Draws considerable power from a pervasive ignorance on just how thin the barrier is between housing security and absolute free fall.

Rosie

3.75 / 5

If more people could conceptualize homelessness beyond the reductive imagery of vagrants in tattered rags reaching up at them, asking for change from a pile of blankets on unforgiving concrete, perhaps a film like Rosie wouldn’t come as such a shock for viewers. But here in the real world, the film is able to draw considerable power from a pervasive ignorance on just how thin the barrier is between housing security and absolute free fall.

Working from a stirring screenplay by novelist Roddy Doyle, director Paddy Breathnach tells the story of Rosie (Sarah Greene), a young mother of four in Dublin living out of her car with the children’s father John Paul (Moe Dunford). It’s only been two weeks since they lost the house they lived in for seven years because the landlord decided to sell it on short notice, leaving them precious little time to find a suitable replacement. Government services helps them with vouchers to secure temporary lodging with cooperating hotels, but so few are both willing to accept the service and have vacancy at the same time.

The film narrows its focus to one 36-hour cycle with the family, beginning with Rosie waiting in the car with her impatient children while a load of laundry finishes at her friend’s house. John Paul is at work, removed from much of this daily grind’s thornier elements, and Rosie is in far over her head trying to keep four kids of varying ages occupied and calm when there is no ground beneath them to offer solace. By shrinking the film’s scope to this simple day-and-a-half timeframe, the cyclical nature of being without consistent shelter comes into sharp focus, as every waking minute provides a new miniature crisis that needs solving, each piling higher and higher until the larger conundrum of settling down gets pushed further into the backburner.

Rosie is a film that refuses to paint in broad strokes, choosing instead to be a fly on the wall capturing the tiresome minutiae of transience. When you start the day not knowing where you’re going to sleep that night, it doesn’t matter where you’re going to sleep three nights from now. Your entire life becomes foreshortened into one long day that feels like it’s never going to end, until the sun goes down and the ticking clock grows louder, and you realize it’s going to end sooner than you ever could have imagined and the hotels are full and the rental adverts are behind. Then, God forbid you find a spot to rest for the night, when you wake up in the morning, the entire process is about to start again. And again. And again.

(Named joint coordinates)
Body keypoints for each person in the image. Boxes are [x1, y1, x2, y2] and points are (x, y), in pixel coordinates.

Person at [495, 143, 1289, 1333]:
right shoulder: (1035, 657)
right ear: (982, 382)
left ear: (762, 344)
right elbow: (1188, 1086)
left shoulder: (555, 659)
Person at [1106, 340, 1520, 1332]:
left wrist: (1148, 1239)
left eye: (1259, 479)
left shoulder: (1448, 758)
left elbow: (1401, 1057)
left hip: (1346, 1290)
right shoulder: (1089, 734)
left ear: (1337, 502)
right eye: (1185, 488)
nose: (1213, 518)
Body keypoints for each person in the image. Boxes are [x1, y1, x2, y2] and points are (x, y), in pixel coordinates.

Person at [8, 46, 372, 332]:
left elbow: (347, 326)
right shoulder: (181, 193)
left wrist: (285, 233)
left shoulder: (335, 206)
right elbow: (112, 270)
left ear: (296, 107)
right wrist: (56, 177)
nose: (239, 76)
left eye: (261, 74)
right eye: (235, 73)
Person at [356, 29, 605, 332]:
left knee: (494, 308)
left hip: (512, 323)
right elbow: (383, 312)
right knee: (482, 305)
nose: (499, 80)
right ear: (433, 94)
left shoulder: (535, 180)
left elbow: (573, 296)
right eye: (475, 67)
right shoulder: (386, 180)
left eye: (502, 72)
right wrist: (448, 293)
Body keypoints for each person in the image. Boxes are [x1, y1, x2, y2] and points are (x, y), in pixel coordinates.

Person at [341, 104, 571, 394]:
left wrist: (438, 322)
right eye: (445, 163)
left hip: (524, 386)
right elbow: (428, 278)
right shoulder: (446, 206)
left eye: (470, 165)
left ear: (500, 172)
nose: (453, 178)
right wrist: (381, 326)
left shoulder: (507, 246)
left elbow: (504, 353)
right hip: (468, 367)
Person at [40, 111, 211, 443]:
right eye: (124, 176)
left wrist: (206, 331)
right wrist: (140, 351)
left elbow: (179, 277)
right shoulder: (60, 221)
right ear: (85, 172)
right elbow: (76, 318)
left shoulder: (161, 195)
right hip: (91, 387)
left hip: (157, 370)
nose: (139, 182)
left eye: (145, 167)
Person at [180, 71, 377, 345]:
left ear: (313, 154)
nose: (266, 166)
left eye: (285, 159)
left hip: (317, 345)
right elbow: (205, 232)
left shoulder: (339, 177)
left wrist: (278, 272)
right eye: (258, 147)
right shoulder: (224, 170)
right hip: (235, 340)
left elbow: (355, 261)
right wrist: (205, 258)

» **WORK INSTRUCTION 1**
Quote the film review word for word, starting at "Rosie is a film" and ending at "again. And again.".
» **WORK INSTRUCTION 2**
Extend the review of the film Rosie from the point where it stops.

» **OUTPUT 1**
Rosie is a film that refuses to paint in broad strokes, choosing instead to be a fly on the wall capturing the tiresome minutiae of transience. When you start the day not knowing where you’re going to sleep that night, it doesn’t matter where you’re going to sleep three nights from now. Your entire life becomes foreshortened into one long day that feels like it’s never going to end, until the sun goes down and the ticking clock grows louder, and you realize it’s going to end sooner than you ever could have imagined and the hotels are full and the rental adverts are behind. Then, God forbid you find a spot to rest for the night, when you wake up in the morning, the entire process is about to start again. And again. And again.

» **OUTPUT 2**
Every element of the filmmaking is in service of heightening this painful reality without ever needing to exaggerate it. Scenes shot in and around the car tend to place the camera in the backseat with the children, with the sound mixing showing Rosie’s voice muffle when she walks outside the car to discuss things in explicit terms she knows would frighten her kids. The cumulative effect is like documentary-style vérité but pushed to a level of intimacy that is as empathetic as it is emotionally exhausting.

There is a persistent artifice she must maintain to keep her children docile enough to carry on this harrowing journey, and the force with which Greene presents that dedication to the stretching of the truth is matched only by the sheer vulnerability she puts on display when a probing teacher or an inquiring friend presses beyond her crackling veneer of strength.

The fact that some viewers will make it all the way to the film’s crushing finale and have no fraction of their mind changed with regards to the plight of the homeless is one of the chief reasons homelessnes persists as it does across continents. It is so easy to see those without as somehow lesser, like the absence of an address has othered them to the point of being classified as a newer species far enough down the food chain as not to matter at all. But film is a powerful medium, a fictive environment that may not provide concrete solutions or change, but perhaps the necessary amount of compassion to move the needle even a little bit.